Dagegen passirt es denn aber auch hin und wider, daß plötzlich etwas bisher gänzlich Unbeachtetes zum Besondern ausschlägt, daß ein Mensch, der uns als der gleichgültigste und unbedeutendste erschien, mit einemmal unser höchstes Interesse in Anspruch nimmt und sich für unsere Gleichgültigkeit rächt, indem er uns im vollsten und reichsten Maße belehrt, unterhält, unser Herz bewegt und unsern Kopf nachdenken läßt. Mir ist ein solcher Fall unvergeßlich und ich will ihn hier den Lesern mittheilen.
In der Stadt, wo ich damals lebte, war eine solche – ich möchte sagen: todte Zeit eingetreten. In den Carnevalstagen von einer Gesellschaft in die andere gehetzt, von einem Ball zum andern eilend, hatte man sich so gründlich ausgesprochen, war mit allen Unterhaltungsstoffen so zu Rande gekommen, daß die Sache bedenklich ward. Es passirte nichts, man erfuhr nichts, kein Malheur, keinen Scherz, keine Liebschaft, keinen Skandal, – die Menschen lebten zum Verzweifeln ordentlich und friedlich. Man sah nur Gesichter, die mit Mühe das Gähnen unterdrückten, und selbst die Liebespaare wußten sich nichts mehr zu sagen, – ja es hieß, daß einige sehr solide Paare auf dem Punkt seien, sich zu trennen, weil sie doch gar zu wenig in einander fänden. Man las entsetzlich viel schlechte Bücher, man trank weit über den Durst, man spielte nicht mehr stunden-, sondern tagelang Karten, man erzählte sich endlich sogar Anekdoten. Aber fand man in seinem Geistesruin nur schlechte heraus oder erzählte man sie schlecht, – sie halfen auch nicht mehr und ließen uns nur immer mehr die Trostlosigkeit unserer Zustände empfinden und verwünschen. Und dennoch liefen wir immer wieder zusammen, um nur wenigstens in Gesellschaft durch die Zeit zu kommen. Auf seinem Zimmer hielt keiner mehr aus.

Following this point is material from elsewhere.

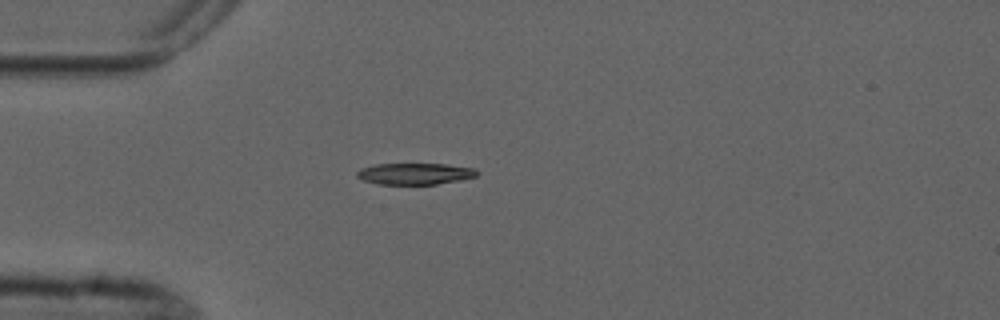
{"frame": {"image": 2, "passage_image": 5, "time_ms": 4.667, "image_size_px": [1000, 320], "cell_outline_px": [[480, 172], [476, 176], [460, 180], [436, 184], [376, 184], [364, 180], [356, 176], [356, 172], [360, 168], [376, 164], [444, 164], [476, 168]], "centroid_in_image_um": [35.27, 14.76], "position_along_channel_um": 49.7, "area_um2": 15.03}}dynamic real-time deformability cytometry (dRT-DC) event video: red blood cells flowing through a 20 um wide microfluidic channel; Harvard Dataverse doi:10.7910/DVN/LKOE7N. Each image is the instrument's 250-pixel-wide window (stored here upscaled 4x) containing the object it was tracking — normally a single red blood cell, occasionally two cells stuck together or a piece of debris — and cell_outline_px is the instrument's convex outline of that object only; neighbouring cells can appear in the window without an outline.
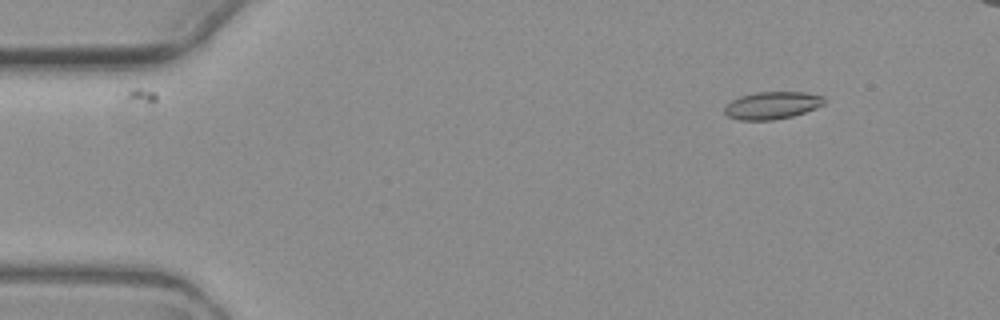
{"species": "common noctule bat (a hibernating species)", "species_latin": "Nyctalus noctula", "temperature_condition": "warm", "stored_images_in_passage": 6, "camera_frame_rate_fps": 3000, "um_per_image_px": 0.085, "animal": {"sex": "female", "body_mass_g": 19.3, "forearm_length_mm": 54.1}, "frame": {"image": 1, "passage_image": 2, "time_ms": 1.333, "image_size_px": [1000, 320], "cell_outline_px": [[824, 104], [816, 108], [792, 116], [772, 120], [740, 120], [728, 116], [724, 112], [724, 108], [732, 100], [740, 96], [756, 92], [804, 92], [824, 96]], "centroid_in_image_um": [65.63, 8.95], "position_along_channel_um": 19.4, "area_um2": 15.84}}
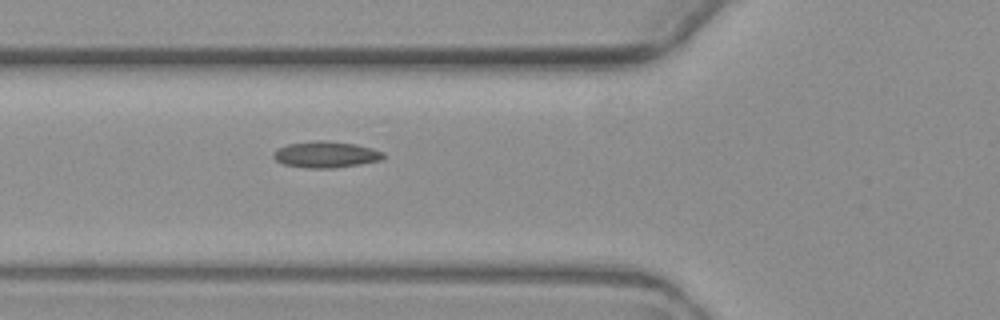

So saßen wir eines Abends in unserm gewöhnlichen Gasthofszimmer bei einander, in dem wir auch Mittags neben dem großen Speisesaal unsern besondern Tisch hatten. Und da das Wetter sehr schlecht – dieser Grund ist seltsam genug, aber dennoch der ganz gewöhnliche– und zufällig auch keine Gesellschaft war, so zeigte sich unser Kreis vollständig versammelt. In der Ecke hatte sich eine Spielpartie etablirt. Wir andern saßen um den Tisch, speisten zur Nacht und langweilten uns lästerlich, hüteten uns aber wohl, diese langweilige Gesellschaft zu verlassen. – Im Speisesaal draußen war es gleichfalls voll und zwar, so sehr, daß der Wirth für ein paar später erscheinende Gäste an unserm Tisch hatte decken lassen. Es waren Leute, die wir gleichfalls kannten, wenn wir auch nicht oft mit ihnen verkehrten, wir nahmen sie an den Tisch und in die Unterhaltung bereitwillig auf, aber neues brachten auch sie uns nicht.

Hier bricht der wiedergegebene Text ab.